I remember reading somewhere once a study about negative changes in infant and toddler pain thresholds or vaccination discomforts as correlated with circumcision status, and I can't help but wonder. This fear and anxiety for anticipated pain has been around as long as I can remember. My earliest memory of vaccination was an anxious one, even before the needle, and at the time I didn't know and couldn't remember why. This was the first shot I would ever remember. Why was I so frightened with no previous concrete negative memory before?
This might all seem speculative, because, well, for me it is. Whether or not it is speculative, I think this is significant.
All speculation aside, I will conclusively state that taking two shots directly into my penis on the day of surgery certainly did nothing to improve my already present anxiety for needles.

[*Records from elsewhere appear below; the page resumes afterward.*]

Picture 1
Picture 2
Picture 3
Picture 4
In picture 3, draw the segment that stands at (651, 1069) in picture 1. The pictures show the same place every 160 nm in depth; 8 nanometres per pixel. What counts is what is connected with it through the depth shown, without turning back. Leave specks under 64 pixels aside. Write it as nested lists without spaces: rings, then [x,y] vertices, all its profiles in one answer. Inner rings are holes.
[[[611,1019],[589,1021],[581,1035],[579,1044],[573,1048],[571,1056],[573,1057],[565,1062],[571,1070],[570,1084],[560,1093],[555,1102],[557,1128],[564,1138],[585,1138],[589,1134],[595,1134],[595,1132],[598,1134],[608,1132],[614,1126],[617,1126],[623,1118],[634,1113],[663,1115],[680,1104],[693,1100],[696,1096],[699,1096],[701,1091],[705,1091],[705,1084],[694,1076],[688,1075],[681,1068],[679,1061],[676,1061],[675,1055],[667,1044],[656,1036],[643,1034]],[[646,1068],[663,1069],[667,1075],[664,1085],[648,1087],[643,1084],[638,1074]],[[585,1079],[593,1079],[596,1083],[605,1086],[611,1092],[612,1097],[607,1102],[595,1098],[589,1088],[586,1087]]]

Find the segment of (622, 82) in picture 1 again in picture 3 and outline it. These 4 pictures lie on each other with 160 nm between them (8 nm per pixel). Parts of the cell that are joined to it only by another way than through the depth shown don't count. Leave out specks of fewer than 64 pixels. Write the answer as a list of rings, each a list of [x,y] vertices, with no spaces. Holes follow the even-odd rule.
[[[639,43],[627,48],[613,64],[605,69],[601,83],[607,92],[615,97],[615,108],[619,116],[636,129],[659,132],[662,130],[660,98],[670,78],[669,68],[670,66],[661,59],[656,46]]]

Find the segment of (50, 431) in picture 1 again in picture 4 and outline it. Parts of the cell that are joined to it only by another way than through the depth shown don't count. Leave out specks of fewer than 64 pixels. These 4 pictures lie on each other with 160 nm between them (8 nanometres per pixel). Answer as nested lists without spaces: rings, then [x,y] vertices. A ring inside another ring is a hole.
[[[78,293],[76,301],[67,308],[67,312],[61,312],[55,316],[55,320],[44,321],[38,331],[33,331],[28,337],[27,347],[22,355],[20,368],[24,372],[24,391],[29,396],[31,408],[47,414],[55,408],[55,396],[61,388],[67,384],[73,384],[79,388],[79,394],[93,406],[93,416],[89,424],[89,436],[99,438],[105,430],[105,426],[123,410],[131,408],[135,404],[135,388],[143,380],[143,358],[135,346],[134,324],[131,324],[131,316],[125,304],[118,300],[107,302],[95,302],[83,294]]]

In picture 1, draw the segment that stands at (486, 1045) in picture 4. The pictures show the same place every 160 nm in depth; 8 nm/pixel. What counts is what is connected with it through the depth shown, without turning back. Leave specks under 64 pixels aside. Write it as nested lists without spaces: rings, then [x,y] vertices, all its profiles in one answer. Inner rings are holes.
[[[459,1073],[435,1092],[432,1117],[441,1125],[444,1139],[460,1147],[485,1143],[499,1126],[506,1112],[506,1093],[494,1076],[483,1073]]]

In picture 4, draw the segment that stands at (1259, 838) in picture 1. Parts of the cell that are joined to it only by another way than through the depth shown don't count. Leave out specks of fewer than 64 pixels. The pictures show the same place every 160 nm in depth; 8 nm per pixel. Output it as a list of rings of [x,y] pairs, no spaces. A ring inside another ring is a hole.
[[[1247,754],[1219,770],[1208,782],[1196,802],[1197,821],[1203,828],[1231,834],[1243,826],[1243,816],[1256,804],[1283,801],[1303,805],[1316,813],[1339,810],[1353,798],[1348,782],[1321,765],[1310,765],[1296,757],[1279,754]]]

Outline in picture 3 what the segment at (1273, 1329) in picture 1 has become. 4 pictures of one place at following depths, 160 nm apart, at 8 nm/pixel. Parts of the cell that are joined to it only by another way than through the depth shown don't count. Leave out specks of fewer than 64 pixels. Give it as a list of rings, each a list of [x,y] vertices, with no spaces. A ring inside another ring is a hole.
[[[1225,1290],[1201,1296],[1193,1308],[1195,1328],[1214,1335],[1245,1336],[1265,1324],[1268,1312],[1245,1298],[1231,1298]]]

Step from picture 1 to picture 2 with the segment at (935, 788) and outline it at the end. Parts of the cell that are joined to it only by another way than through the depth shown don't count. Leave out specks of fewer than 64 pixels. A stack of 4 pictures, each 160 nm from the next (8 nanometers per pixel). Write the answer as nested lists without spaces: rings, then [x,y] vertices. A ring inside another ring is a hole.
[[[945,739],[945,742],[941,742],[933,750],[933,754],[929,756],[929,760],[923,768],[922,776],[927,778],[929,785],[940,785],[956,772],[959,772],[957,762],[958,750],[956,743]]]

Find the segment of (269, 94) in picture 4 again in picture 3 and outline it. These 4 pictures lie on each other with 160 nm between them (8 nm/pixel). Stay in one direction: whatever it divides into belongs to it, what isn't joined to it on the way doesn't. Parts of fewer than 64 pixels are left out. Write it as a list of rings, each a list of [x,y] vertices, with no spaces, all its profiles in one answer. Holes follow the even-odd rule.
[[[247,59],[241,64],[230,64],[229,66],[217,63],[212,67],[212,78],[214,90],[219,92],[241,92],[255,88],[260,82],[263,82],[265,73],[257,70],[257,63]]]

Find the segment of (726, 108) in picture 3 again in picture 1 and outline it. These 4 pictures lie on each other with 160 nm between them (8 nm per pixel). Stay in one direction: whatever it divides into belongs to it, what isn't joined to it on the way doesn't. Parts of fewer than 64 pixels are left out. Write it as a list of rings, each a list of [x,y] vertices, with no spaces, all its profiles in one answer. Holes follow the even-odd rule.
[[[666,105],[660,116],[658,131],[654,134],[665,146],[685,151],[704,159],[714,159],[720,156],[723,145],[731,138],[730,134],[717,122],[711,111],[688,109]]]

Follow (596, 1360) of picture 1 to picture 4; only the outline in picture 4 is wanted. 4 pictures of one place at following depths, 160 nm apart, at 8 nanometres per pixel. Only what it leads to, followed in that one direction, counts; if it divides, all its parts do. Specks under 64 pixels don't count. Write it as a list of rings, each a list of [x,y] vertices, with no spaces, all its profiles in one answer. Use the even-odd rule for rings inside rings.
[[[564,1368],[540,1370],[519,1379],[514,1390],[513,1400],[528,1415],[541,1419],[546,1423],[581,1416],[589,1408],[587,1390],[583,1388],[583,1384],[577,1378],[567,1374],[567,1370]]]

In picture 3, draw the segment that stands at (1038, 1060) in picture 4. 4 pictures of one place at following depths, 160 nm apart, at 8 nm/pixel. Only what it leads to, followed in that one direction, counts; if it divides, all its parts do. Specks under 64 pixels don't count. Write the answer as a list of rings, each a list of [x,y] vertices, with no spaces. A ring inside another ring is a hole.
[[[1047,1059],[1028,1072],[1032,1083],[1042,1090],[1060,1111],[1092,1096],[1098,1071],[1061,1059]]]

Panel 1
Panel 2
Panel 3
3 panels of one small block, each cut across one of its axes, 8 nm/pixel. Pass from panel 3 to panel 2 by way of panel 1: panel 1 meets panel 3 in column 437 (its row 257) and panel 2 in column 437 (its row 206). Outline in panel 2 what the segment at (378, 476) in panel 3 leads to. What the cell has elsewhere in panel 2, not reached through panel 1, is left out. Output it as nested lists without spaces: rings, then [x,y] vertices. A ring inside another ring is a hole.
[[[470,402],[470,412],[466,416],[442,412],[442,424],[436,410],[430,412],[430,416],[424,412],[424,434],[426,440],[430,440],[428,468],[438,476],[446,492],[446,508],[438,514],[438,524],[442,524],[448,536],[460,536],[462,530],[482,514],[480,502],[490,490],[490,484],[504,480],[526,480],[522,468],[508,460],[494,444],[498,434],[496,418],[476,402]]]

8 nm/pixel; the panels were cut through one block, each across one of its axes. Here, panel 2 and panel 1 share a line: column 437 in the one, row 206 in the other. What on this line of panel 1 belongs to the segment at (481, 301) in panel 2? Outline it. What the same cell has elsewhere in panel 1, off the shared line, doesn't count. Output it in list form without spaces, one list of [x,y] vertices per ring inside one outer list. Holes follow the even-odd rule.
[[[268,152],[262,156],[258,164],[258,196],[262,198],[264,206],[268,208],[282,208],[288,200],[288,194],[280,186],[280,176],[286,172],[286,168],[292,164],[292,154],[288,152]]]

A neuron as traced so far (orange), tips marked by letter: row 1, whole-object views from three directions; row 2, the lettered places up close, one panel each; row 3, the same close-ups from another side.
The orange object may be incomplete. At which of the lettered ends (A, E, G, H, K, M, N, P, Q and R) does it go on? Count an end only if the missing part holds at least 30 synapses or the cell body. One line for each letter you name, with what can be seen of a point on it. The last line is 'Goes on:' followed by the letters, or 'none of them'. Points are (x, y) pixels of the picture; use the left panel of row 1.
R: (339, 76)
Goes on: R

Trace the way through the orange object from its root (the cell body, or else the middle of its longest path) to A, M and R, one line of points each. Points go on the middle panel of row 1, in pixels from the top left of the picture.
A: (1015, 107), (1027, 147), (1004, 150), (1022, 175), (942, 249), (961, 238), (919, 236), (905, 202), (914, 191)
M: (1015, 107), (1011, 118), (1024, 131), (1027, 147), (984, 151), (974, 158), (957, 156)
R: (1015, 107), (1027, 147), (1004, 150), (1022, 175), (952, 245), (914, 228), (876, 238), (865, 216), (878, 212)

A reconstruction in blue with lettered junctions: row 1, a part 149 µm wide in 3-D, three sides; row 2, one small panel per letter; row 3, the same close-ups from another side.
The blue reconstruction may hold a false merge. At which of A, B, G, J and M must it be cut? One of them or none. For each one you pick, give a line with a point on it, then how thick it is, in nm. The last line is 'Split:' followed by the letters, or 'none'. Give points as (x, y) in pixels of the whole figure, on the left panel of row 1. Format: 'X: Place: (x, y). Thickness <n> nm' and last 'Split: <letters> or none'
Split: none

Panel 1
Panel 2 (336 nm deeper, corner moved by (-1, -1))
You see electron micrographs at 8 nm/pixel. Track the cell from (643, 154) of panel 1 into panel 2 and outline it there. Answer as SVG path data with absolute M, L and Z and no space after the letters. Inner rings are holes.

In other news, there has been some mild improvement in the scars.
The fibroid fissure is now not a local, hard, raised, clearly defined lump under my skin anymore. Now it is only a tough gristly area where I am guessing the collagen scar matrix is breaking down.
The fleshy crater is still a crater, and has surfaced over with gray, shiny scar tissue. It appears to be filling in very, very slowly from the bottom. I'll keep my fingers crossed that it continues.